Example: Alert for monitoring any action on Azure resources
Use of break glass accounts like root in AWS, Global Administrator in Microsoft Entra ID accessing subscriptions, etc.

Example: BreakGlass users should be used for emergency access only.
Create and view reports

To support rapid remediation, you can set up security reports to be delivered at custom intervals. Permissions Management has various types of system report types available that capture specific sets of data by cloud infrastructure (AWS, Azure, GCP), by account/subscription/project, and more.

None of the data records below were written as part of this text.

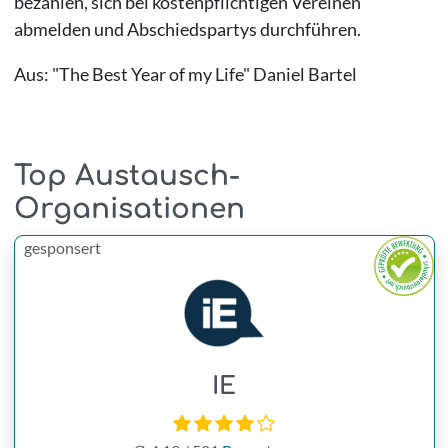
bezahlen, sich bei kostenpflichtigen Vereinen
abmelden und Abschiedspartys durchführen.
Aus: "The Best Year of my Life" Daniel Bartel
Top Austausch-
Organisationen
gesponsert
IE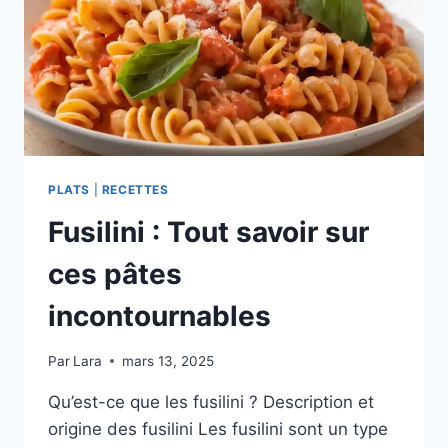
PLATS
|
RECETTES
Fusilini : Tout savoir sur
ces pâtes
incontournables
Par
Lara
mars 13, 2025
Qu’est-ce que les fusilini ? Description et
origine des fusilini Les fusilini sont un type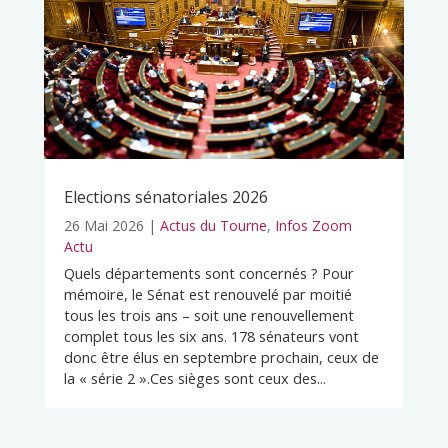
Elections sénatoriales 2026
26 Mai 2026
|
Actus du Tourne
,
Infos Zoom
Actu
Quels départements sont concernés ? Pour
mémoire, le Sénat est renouvelé par moitié
tous les trois ans – soit une renouvellement
complet tous les six ans. 178 sénateurs vont
donc être élus en septembre prochain, ceux de
la « série 2 ».Ces sièges sont ceux des...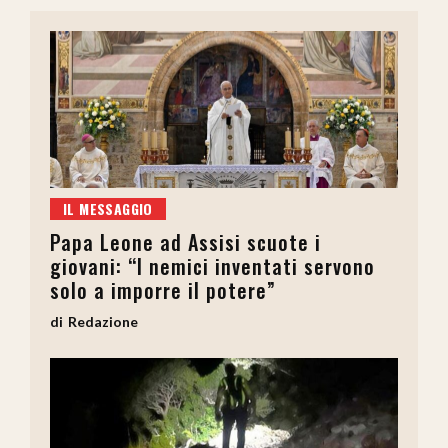
IL MESSAGGIO
Papa Leone ad Assisi scuote i
giovani: “I nemici inventati servono
solo a imporre il potere”
Redazione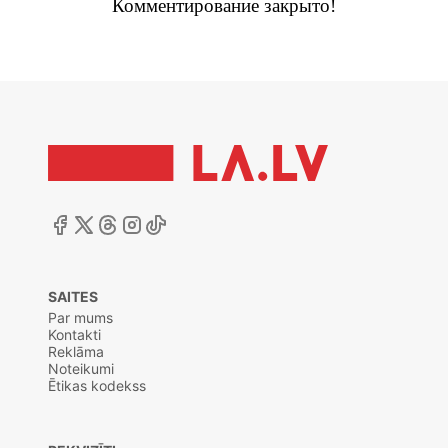
Комментирование закрыто!
SAITES
Par mums
Kontakti
Reklāma
Noteikumi
Ētikas kodekss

Reports are fully customizable and can be delivered via email at pre-configured intervals.

These reports enable you to:
- Make timely decisions.
- Analyze trends and system/user performance.
- Identify trends in data and high-risk areas so that management can address issues more quickly and improve their efficiency.
- Automate data analytics in an actionable way.
- Ensure compliance with audit requirements for periodic reviews of who has access to what,
- Look at views into Separation of Duties for security hygiene to determine who has admin permissions.
- See data for identity governance to ensure inactive users are decommissioned because they left the company or to remove vendor accounts that have been left behind, old consultant accounts, or users who as parts of the Joiner/Mover/Leaver process have moved onto another role and are no longer using their access. Consider this a fail-safe to ensure dormant accounts are removed.
- Identify over-permissioned access to later use the Remediation to pursue Zero Trust and least privileges.
Example of Permissions Management Analytics Report

Actions to try

Key Reports to Monitor:

Permissions Analytics Report: lists the key permission risks including Super identities, Inactive identities, Over-provisioned active identities, and more
Group entitlements and Usage reports: Provides guidance on cleaning up directly assigned permissions
Access Key Entitlements and Usage reports: Identifies high risk service principals with old secrets that haven’t been rotated every 90 days (best practice) or decommissioned due to lack of use (as recommended by the Cloud Security Alliance).